The Silversmith


“After I lost my job during the recession of the late 70’s, my mother suggested I take a job at the hospital. I became an x-ray technician and could go anywhere and get a job. Hell, I was recruited months before I even finished clinicals. I worked third shift in an emergency room because blood and guts don’t bother me. Everyone in our department was doing crystal, even the doctors. I was on call 24/7 and it eventually became too much. X-ray technicians all know each other so I was referred to a company in New York. I drove everything from Texas and it was quite a contrast. I used the company vehicle to run routes: one day in the Bronx, another in Brooklyn, Manhattan, Long Island, Queens, everywhere. During this time, I did a lot of drugs and became a crack addict. The dealer would see my van and wait for me outside my home. I’d always stop and pay him whatever he asked for. That was crazy shit. I was so into it, every single night.  It was when my dad had his first heart attack when I dropped everything and moved back home to Milwaukee. The doctors didn’t know if he was going to make it.”

“I’m a jeweler and silversmith. I grew up in the Rocky Mountains of Montana just north of Yellowstone Park. I learned everything from my father. He was a minister and I have always valued his wisdom. On weekends, we would hike up the mountain and collect Madison Blue agates. He had all the equipment and I still have over a thousand pounds of the gems in storage. It was our hobby, but it gradually became a business and was going very well. We would attend juried shows through a committee and once we were juried in, we had every weekend booked in the summer. People would ask us to come back. We’d go to indoor shows during the winter months. Two years ago, my dad had a stroke and we couldn’t do the shows anymore. How was I supposed to teach someone what took a lifetime to learn? I lost my business partner, but fortunately, he is still alive today.”

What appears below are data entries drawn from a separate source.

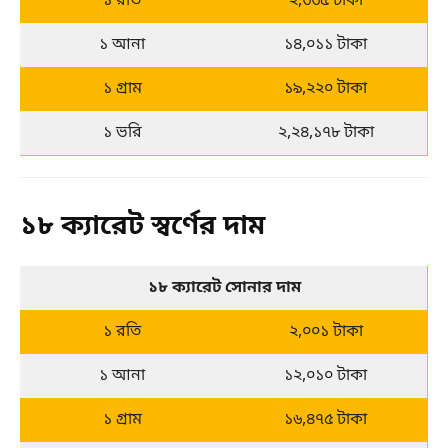
১ রতি
২,৩৩৫ টাকা
১ আনা
১৪,০১১ টাকা
১ গ্রাম
১৯,২২০ টাকা
১ ভরি
২,২৪,১৭৮ টাকা
১৮ ক্যারেট স্বর্ণের দাম
১৮ ক্যারেট সোনার দাম
১ রতি
২,০০১ টাকা
১ আনা
১২,০১০ টাকা
১ গ্রাম
১৬,৪৭৫ টাকা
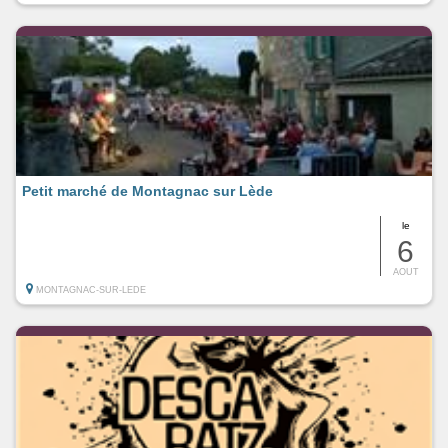
Petit marché de Montagnac sur Lède
le
6
AOUT
MONTAGNAC-SUR-LEDE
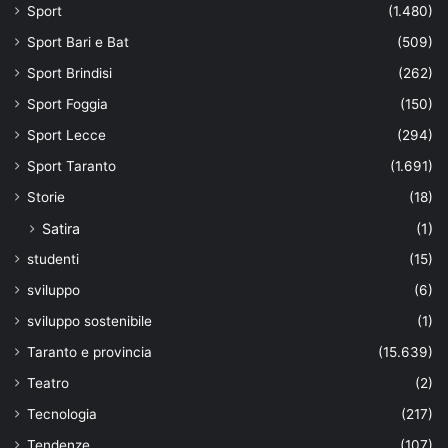
Sport
(1.480)
Sport Bari e Bat
(509)
Sport Brindisi
(262)
Sport Foggia
(150)
Sport Lecce
(294)
Sport Taranto
(1.691)
Storie
(18)
Satira
(1)
studenti
(15)
sviluppo
(6)
sviluppo sostenibile
(1)
Taranto e provincia
(15.639)
Teatro
(2)
Tecnologia
(217)
Tendenze
(107)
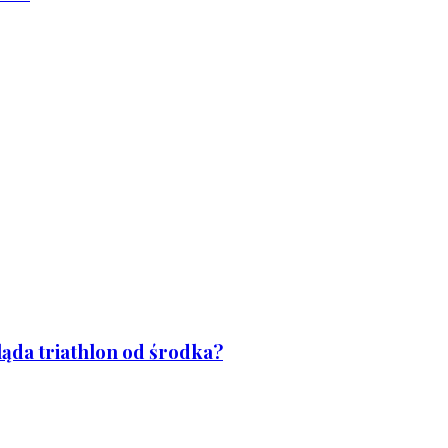
ląda triathlon od środka?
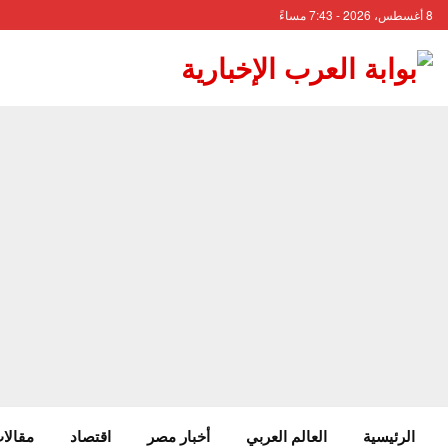
8 أغسطس، 2026 - 7:43 مساءً
الرئيسية
العالم العربي
أخبار مصر
اقتصاد
مقالات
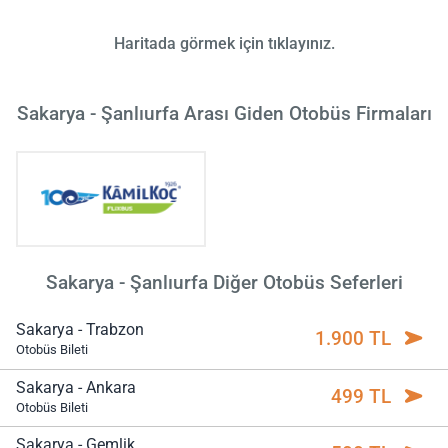
Haritada görmek için tıklayınız.
Sakarya - Şanlıurfa Arası Giden Otobüs Firmaları
Sakarya - Şanlıurfa Diğer Otobüs Seferleri
Sakarya - Trabzon
1.900 TL
Otobüs Bileti
Sakarya - Ankara
499 TL
Otobüs Bileti
Sakarya - Gemlik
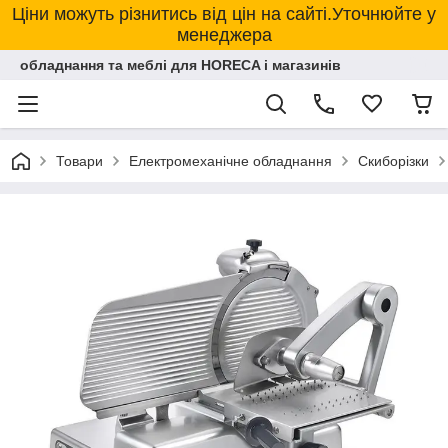
Ціни можуть різнитись від цін на сайті.Уточнюйте у
менеджера
обладнання та меблі для HORECA і магазинів
Товари
Електромеханічне обладнання
Скиборізки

“It was a problem back then, but I’ve always got by, drinking. I was recruited by an old colleague in Milwaukee working in their emergency room. He knew I did good work. I worked for him for 13 years and I loved that job. No office, no clock. Just had to call in at 8:00 every morning. Sometimes I would only have one or two x-rays a day. When he wanted to retire, he sold his business to Accurate X-ray, a huge corporation with a reputation for buying out small businesses. They were trying to steal our accounts. I couldn’t blame him for selling, but I told him there is no fucking way I’m working for them. After he retired, I basically floundered. My father had a stroke shortly after and I had to teach him how to walk in physical therapy for 3 months. I lost my mother on Christmas and I was worried I would lose both in the same year. During this time, I was drinking a quart of vodka a day. This is how I dealt with everything. I was killing it in the insurance business prior but ended up losing my job because of it. All I did was lay on the couch and drink. I looked like shit. Life was one big party before it became a problem. I started drinking when I was 14 and after 40 some years, it finally caught up to me.”


“I look at it this way: I had the American Dream. I had a $300,000 house on the lake, a cottage up north, and all the toys you can imagine. But when our cottage burned down, we didn’t have anything. We lost our dog. We barely got out ourselves. It is kind of amazing to think everything you accumulated over the years - gone. We built a new home but couldn’t keep up with the mortgage. Shortly after I came up here to the Solutions Center, my wife forged my signature and closed out our joint checking account, starting another in her name. Sounds like a country western song, doesn’t it? ‘My wife left me, my dogs left me, lost my house’. But you know, I am freer now than when I had all that stuff.”


“If it weren’t for you guys, I’d be fucked. They say you have to hit bottom and before now, I never hit bottom. I went to treatment centers in Florida for months, but they were like country clubs. I didn’t take it seriously. I always had a home and a job to come back to. And I am good at starting over. I have done it so many times before. But I had to lose everything. If it weren’t for this place, I don’t know where I’d have gone. I mean, where would we be without this place? When I came here, I wasn’t eating and was in a constant haze. I went to detox immediately. Who knows? The Solution Center may have saved my life. Out of all the homeless people in Fond du Lac, you took me in and gave me this opportunity to land on my feet. I just hope to give my spot to someone else who was like me when I came here. Now, I can see clearly and hold my head up high. I am very grateful to the Solution Center for all their help and support."